In 1960, QIMR scientists isolated Murray Valley encephalitis virus from mosquitoes, which paved the way for discovery of other arboviruses like Ross River virus in 1963. During the 1960s, QIMR Berghofer established an oncology section to investigate cancer-causing viruses. One project researched cancer cells taken from Burkitt's lymphoma patients in Papua New Guinea, and found they were infected with Epstein-Barr virus (EBV). EBV is now known to cause many types of leukaemias and lymphomas. Eight years later, this same virus was found to immortalise white blood cells; a discovery that revolutionised research of these immune cells and their DNA.

In 1977, QIMR received a bequest of one a million dollars when Ettie Gwendoline Greenwood (1906–1977). The money was used to fund cancer research from what was named the Edith and Gordon Greenwood Medical Research Fund. In the same year QIMR relocated to new laboratories in the grounds of the Royal Brisbane and Women's Hospital at Herston.

In 1988, the Queensland Government amended the QIMR Act to make the institute a statutory authority. The premier at the time, Mike Ahern, secured $30 million to fund a new building for QIMR's increasing staff. The new building was officially opened in 1991, and was named the Bancroft Centre, as a memorial to the family who contributed to QIMR's early history.

In 1997, a donation of $20 million by property developer and philanthropist Clive Berghofer was matched by both the federal and state governments, and used to build the QIMR Cancer Research Centre.

In 2002, Q-Pharm Pty Limited became operational at the QIMR Cancer Research Centre. Q-Pharmis a Phase I clinical trials facility to test potential new therapeutic products on humans. It was owned by QIMR Berghofer until 2019. Also in 2002, a new Indigenous Health Research Program was initiated to focus on improving health outcomes for Aboriginal and Torres Strait Islander peoples and work in collaboration with Indigenous communities.
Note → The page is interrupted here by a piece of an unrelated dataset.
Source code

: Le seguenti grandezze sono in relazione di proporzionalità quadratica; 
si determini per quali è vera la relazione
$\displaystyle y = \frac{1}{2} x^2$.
In August 2013, QIMR was renamed to QIMR Berghofer after Clive Berghofer donated a further $50.1 million to the institute. The donation is the largest philanthropic gifting in Australian history by any one individual.

==Research==
The institute's research includes:
- Cancers, including leukaemia, skin, breast, prostate, pancreatic, oesophageal and colorectal cancers
- Infectious diseases such as HIV, malaria, group A streptococcus, Epstein-Barr virus, Ross River virus, scabies, dengue fever and schistosomiasis (blood flukes)
- Mental health, including schizophrenia, dementia and Alzheimer's disease
- Chronic disorders such as liver disease, asthma and haemochromatosis

==Location==
The institute is located at the Herston Health Precinct, in the inner suburb of Herston in Brisbane, Australia. The precinct co-locates QIMR Berghofer, the Royal Brisbane and Women's Hospital, the Surgical, Treatment and Rehabilitation Service, and the University of Queensland Centre for Clinical Research. The Queensland University of Technology also maintains a healthcare research presence on the campus, as well as at its nearby Kelvin Grove campus. Various other public health organisations (such as Pathology Queensland and Genetic Health Queensland) and private companies (such as Stryker and Nucleus Network) are present on the campus or in the immediate area.

==Key people==
===Directors===

| Order | Incumbent | Start date | End date | Time in office | Notes |
| 1 | Ian Murray Mackerras | 2 June 1947 | 1961 | 13–14 years |  |
| 2 | Edward Derrick | 1961 | 1966 | 13–14 years |  |
| 3 | Ralph Doherty | 1966 | 1978 | 11–12 years |
| 4 | Chev Kidson | 1978 | 1990 | 11–12 years |
| 5 | Lawrie Powell | 1990 | 2000 | 9–10 years |
| 6 | Michael F. Good AO | 2000 | June 2010 | 9–10 years |  |
| 7 | Frank Gannon | January 2011 | January 2020 | 9 years |  |
| 8 | Fabienne Mackay | May 2020 | Incumbent |  |  |

===Other key people===
- Deputy Director: Grant Ramm
- Council Chair: Arun Sharma
- Patron: Paul de Jersey , Governor of Queensland

== Awards ==
In 2010, the Queensland Institute of Medical Research was inducted into the Queensland Business Leaders Hall of Fame.

In 2021, the institute was named as one of the Queensland Greats by the Queensland Government.